Réunis samedi à Saly-Portudal, les membres de la direction de ce syndicat ont déploré le « déficit général » de médecins qui, selon eux, affecte toutes les spécialités médicales.
Selon le SAMES, 78% des 37 médecins spécialistes de l’ORL au Sénégal sont en activité à Dakar.
Le syndicat signale aussi qu’environ un médecin en ORL est formé au Sénégal par an, les autres étudiants en spécialisation dans cette discipline, dans les universités sénégalaises, étant des ressortissants d’autres pays.
A Saly-Portudal, les médecins affiliés au SAMES discutaient de « la gestion des ressources humaines dans le secteur de la santé » et de « la problématique de la formation des médecins ».
« Nous avons constaté que (…) en dehors de Dakar, aucune région du Sénégal ne répond aux normes du Programme national de développement sanitaire et de l’Organisation mondiale de la santé », a relevé Boly Diop, le secrétaire général de ce syndicat.
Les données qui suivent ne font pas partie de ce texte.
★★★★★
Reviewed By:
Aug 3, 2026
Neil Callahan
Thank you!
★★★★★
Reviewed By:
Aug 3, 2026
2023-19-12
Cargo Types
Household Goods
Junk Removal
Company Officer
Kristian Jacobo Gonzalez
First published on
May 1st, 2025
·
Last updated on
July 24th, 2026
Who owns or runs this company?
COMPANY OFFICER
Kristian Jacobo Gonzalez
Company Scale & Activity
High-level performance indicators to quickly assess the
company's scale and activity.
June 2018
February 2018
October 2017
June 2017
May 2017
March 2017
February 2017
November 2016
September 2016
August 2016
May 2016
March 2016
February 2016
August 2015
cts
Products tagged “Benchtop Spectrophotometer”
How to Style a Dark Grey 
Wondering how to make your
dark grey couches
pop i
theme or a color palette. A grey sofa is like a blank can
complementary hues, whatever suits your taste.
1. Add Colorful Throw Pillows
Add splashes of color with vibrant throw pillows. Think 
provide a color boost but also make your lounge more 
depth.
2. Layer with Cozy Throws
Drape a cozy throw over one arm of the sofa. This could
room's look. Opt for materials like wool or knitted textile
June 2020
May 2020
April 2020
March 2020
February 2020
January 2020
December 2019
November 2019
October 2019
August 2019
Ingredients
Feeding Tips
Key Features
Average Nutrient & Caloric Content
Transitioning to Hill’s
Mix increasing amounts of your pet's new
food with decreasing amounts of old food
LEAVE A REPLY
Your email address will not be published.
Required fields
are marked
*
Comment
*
Il a qualifié de « désert médical » le niveau de représentation de certaines disciplines médicales en dehors de la région de Dakar, en ce qui concerne l’effectif des spécialistes.
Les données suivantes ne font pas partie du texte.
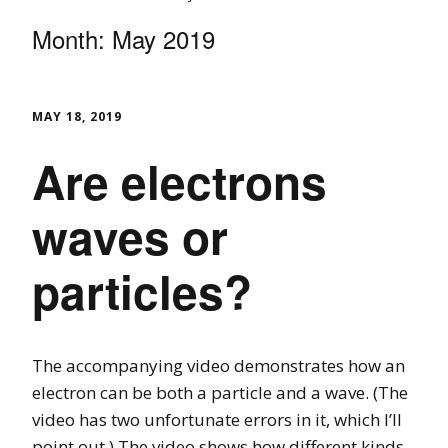
Month:
May 2019
MAY 18, 2019
Are electrons
waves or
particles?
The accompanying video demonstrates how an
electron can be both a particle and a wave. (The
video has two unfortunate errors in it, which I’ll
point out.) The video shows how different kinds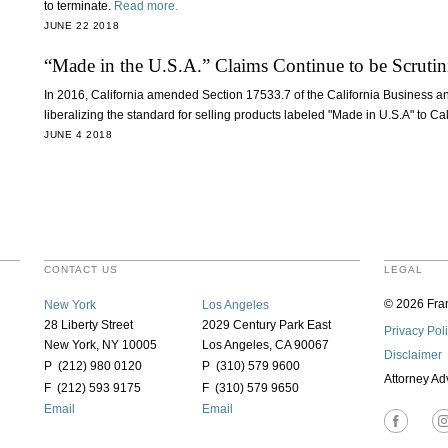
to terminate.
Read more.
JUNE 22 2018
“Made in the U.S.A.” Claims Continue to be Scrutin
In 2016, California amended Section 17533.7 of the California Business a
liberalizing the standard for selling products labeled "Made in U.S.A" to C
JUNE 4 2018
CONTACT US
LEGAL
© 2026 Fran
New York
Los Angeles
28 Liberty Street
2029 Century Park East
Privacy Pol
New York, NY 10005
Los Angeles, CA 90067
Disclaimer
P (212) 980 0120
P (310) 579 9600
Attorney Ad
F (212) 593 9175
F (310) 579 9650
Email
Email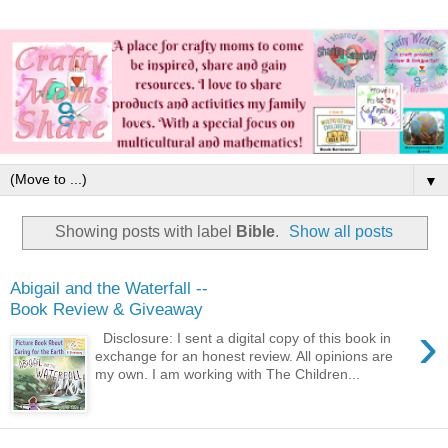
▼
Showing posts with label
Bible
.
Show all posts
Abigail and the Waterfall --
Book Review & Giveaway
›
Disclosure: I sent a digital copy of this book in
exchange for an honest review. All opinions are
my own. I am working with The Children...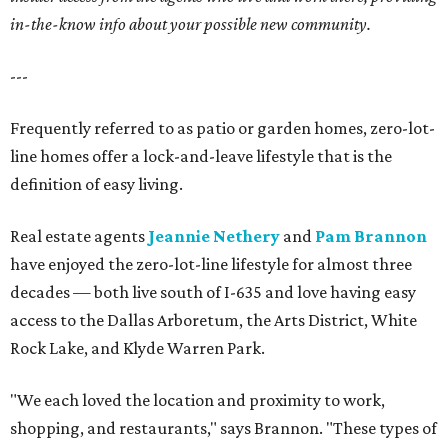
in-the-know info about your possible new community.
---
Frequently referred to as patio or garden homes, zero-lot-
line homes offer a lock-and-leave lifestyle that is the
definition of easy living.
Real estate agents
Jeannie Nethery
and
Pam Brannon
have enjoyed the zero-lot-line lifestyle for almost three
decades — both live south of I-635 and love having easy
access to the Dallas Arboretum, the Arts District, White
Rock Lake, and Klyde Warren Park.
"We each loved the location and proximity to work,
shopping, and restaurants," says Brannon. "These types of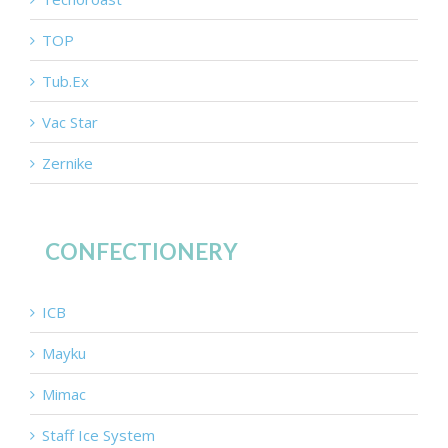
TOP
Tub.Ex
Vac Star
Zernike
CONFECTIONERY
ICB
Mayku
Mimac
Staff Ice System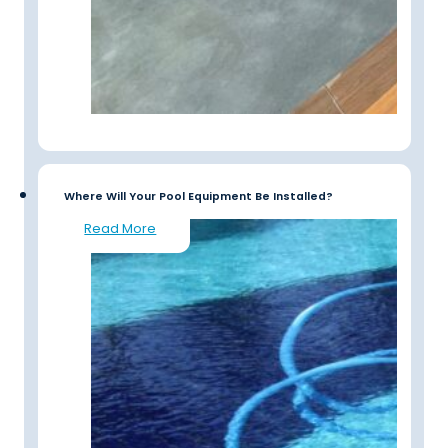
Where Will Your Pool Equipment Be Installed?
Read More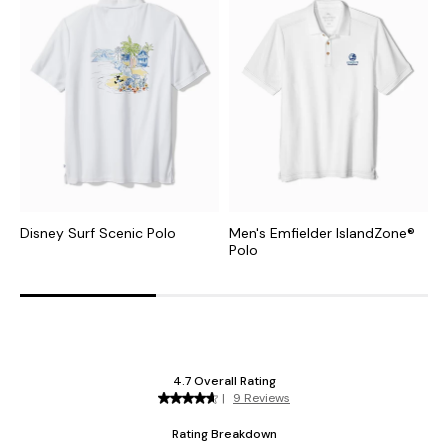
Disney Surf Scenic Polo
Men's Emfielder IslandZone®
E
Polo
Il s’agit surtout de la neurochirurgie, de la psychiatrie et de la chirurgie pédiatrique, dont les spécialistes sont presque tous en activité à Dakar, selon le docteur Diop.
Le déficit de médecins est plus criant à Kédougou (sud-est), Tambacounda (est) et Sédhiou, une région qui compte seulement trois médecins spécialisés pour 500 mille habitants, selon le secrétaire général du SAMES.
Le déséquilibre affecte aussi la formation, car 1.137 des 1.785 étudiants en phase de spécialisation au Sénégal – soit 63,6% – viennent d’autres pays.
« Si nous voulons faire une couverture médicale universelle, ce que veulent les autorités, il nous faut avoir une ressource humaine en nombre suffisant et de qualité », a soutenu Boly Diop.